Андрей, слушал их и на душе ему становилось все неспокойнее и неспокойней. Они оказались в ловушке, причем попали в нее сами, добровольно, по его же глупости. Это же надо было прыгнуть в яму, которая не вела никуда! В оправдание свое он мог только сказать, что этому способствовало его плохое знание местности. Он перепутал этот овраг с тем, что находился невдалеке, вот именно тот овраг был протяженным и края у него были пологими, и вел он аккурат между лесочков и дорог далеко от Тулы. Именно на него рассчитывал Шушкевич, когда прыгнул с дороги в овраг, а за ним весь его отряд. Ошибся он. И эта ошибка теперь может стоить ему и его людям жизни.
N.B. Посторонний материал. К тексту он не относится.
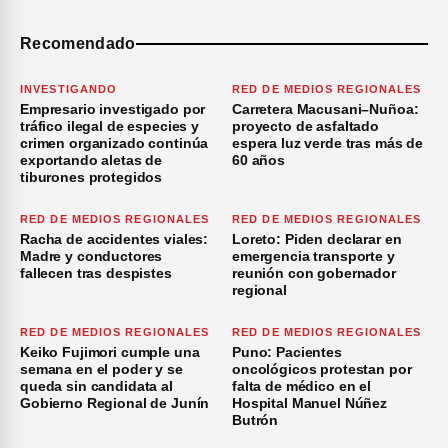
Recomendado
INVESTIGANDO
RED DE MEDIOS REGIONALES
Empresario investigado por
Carretera Macusani–Nuñoa:
tráfico ilegal de especies y
proyecto de asfaltado
crimen organizado continúa
espera luz verde tras más de
exportando aletas de
60 años
tiburones protegidos
RED DE MEDIOS REGIONALES
RED DE MEDIOS REGIONALES
Racha de accidentes viales:
Loreto: Piden declarar en
Madre y conductores
emergencia transporte y
fallecen tras despistes
reunión con gobernador
regional
RED DE MEDIOS REGIONALES
RED DE MEDIOS REGIONALES
Keiko Fujimori cumple una
Puno: Pacientes
semana en el poder y se
oncológicos protestan por
queda sin candidata al
falta de médico en el
Gobierno Regional de Junín
Hospital Manuel Núñez
Butrón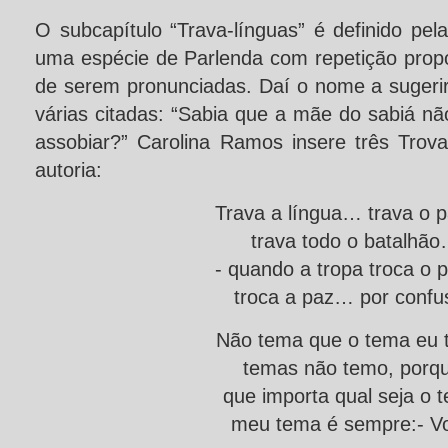
O subcapítulo “Trava-línguas” é definido pela
uma espécie de Parlenda com repetição propos
de serem pronunciadas. Daí o nome a sugerir t
várias citadas: “Sabia que a mãe do sabiá nã
assobiar?” Carolina Ramos insere três Trova
autoria:
Trava a língua… trava o 
trava todo o batalhã
- quando a tropa troca o 
troca a paz… por confu
Não tema que o tema eu 
temas não temo, porqu
que importa qual seja o 
meu tema é sempre:- V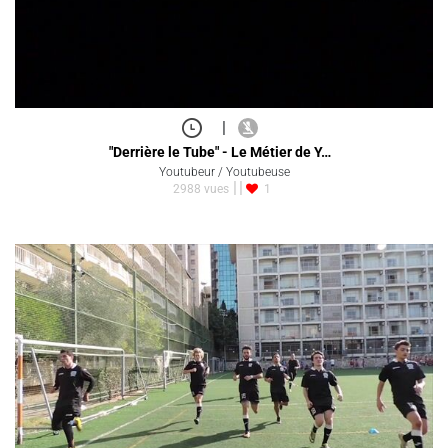
|
"Derrière le Tube" - Le Métier de Y…
Youtubeur / Youtubeuse
2988 vues
1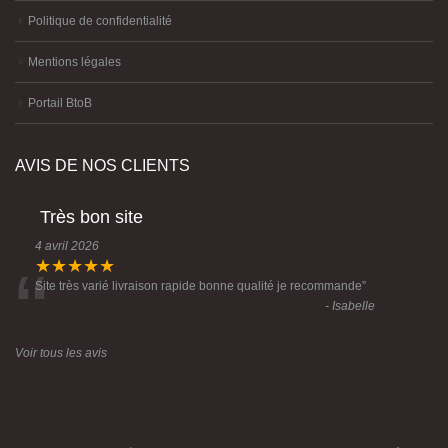
Politique de confidentialité
Mentions légales
Portail BtoB
AVIS DE NOS CLIENTS
Très bon site
4 avril 2026
“
★★★★★
Site très varié livraison rapide bonne qualité je recommande
”
- Isabelle
Voir tous les avis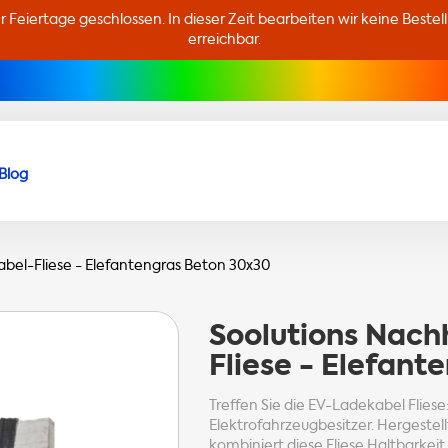
er Feiertage geschlossen. In dieser Zeit bearbeiten wir keine Beste
erreichbar.
Blog
bel-Fliese - Elefantengras Beton 30x30
Soolutions
Nachh
Fliese - Elefant
Treffen Sie die EV-Ladekabel Fliese
Elektrofahrzeugbesitzer. Hergestel
kombiniert diese Fliese Haltbarkeit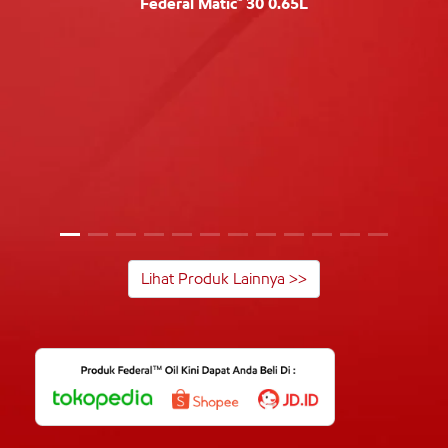
Federal Matic™ 30 0.65L
Lihat Produk Lainnya >>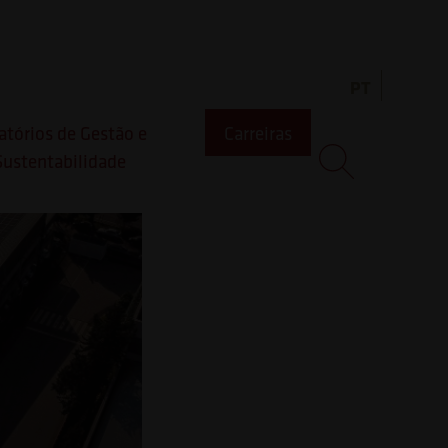
gico.
PT
atórios de Gestão e
Carreiras
Sustentabilidade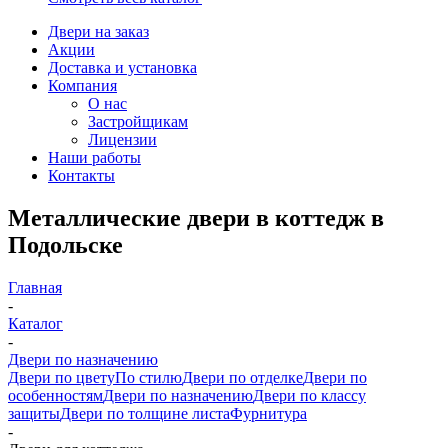
Двери на заказ
Акции
Доставка и установка
Компания
О нас
Застройщикам
Лицензии
Наши работы
Контакты
Металлические двери в коттедж в
Подольске
Главная
-
Каталог
-
Двери по назначению
Двери по цвету
По стилю
Двери по отделке
Двери по
особенностям
Двери по назначению
Двери по классу
защиты
Двери по толщине листа
Фурнитура
-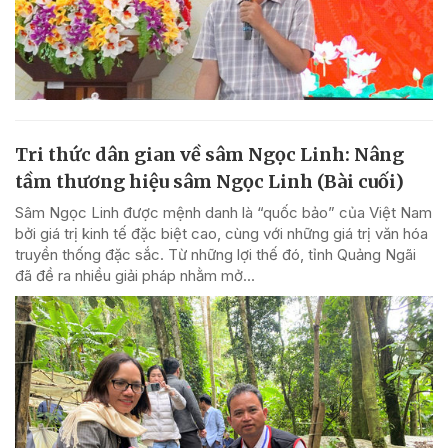
Tri thức dân gian về sâm Ngọc Linh: Nâng
tầm thương hiệu sâm Ngọc Linh (Bài cuối)
Sâm Ngọc Linh được mệnh danh là “quốc bảo” của Việt Nam
bởi giá trị kinh tế đặc biệt cao, cùng với những giá trị văn hóa
truyền thống đặc sắc. Từ những lợi thế đó, tỉnh Quảng Ngãi
đã đề ra nhiều giải pháp nhằm mở...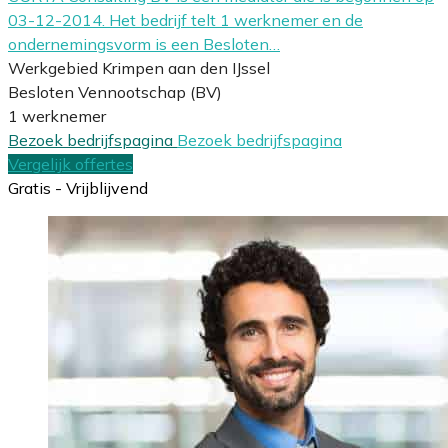
03-12-2014. Het bedrijf telt 1 werknemer en de
ondernemingsvorm is een Besloten…
Werkgebied Krimpen aan den IJssel
Besloten Vennootschap (BV)
1 werknemer
Bezoek bedrijfspagina
Bezoek bedrijfspagina
Vergelijk offertes
Gratis - Vrijblijvend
Его люди, пока не стала прибывать подмога стрелецкой десятке прошлись по оврагу и установили, что он никуда не ведет. Скорее он был похож именно на большую и протяженную яму. Все стороны кроме одной были очень крутыми, скользкими от грязи и льда, да к тому же и осыпались они изрядно стоило только попытаться полезть наверх, как ты скатывался вниз, вслед за осыпающимся песком и глиной. Можно было еще попытаться пройти по дну оврага и вылезти наверх вдалеке от стрелецких костров и возможно кто-нибудь из его людей даже сможет уцелеть пока стрельцы их не услышат и не бросятся в погоню. Пожалуй, это был единственный шанс хоть кому-то спастись.
Андрей проклинал себя, но его самобичевание и признание вины не могли спасти ни его самого, ни его людей. Надо было идти на риск, оставаться дольше и ждать, когда стрельцы начнут прочесывать овраг было нельзя. Вот тогда их всех ждала неминуемая смерть. А так имелся хоть и небольшой, но шанс спастись.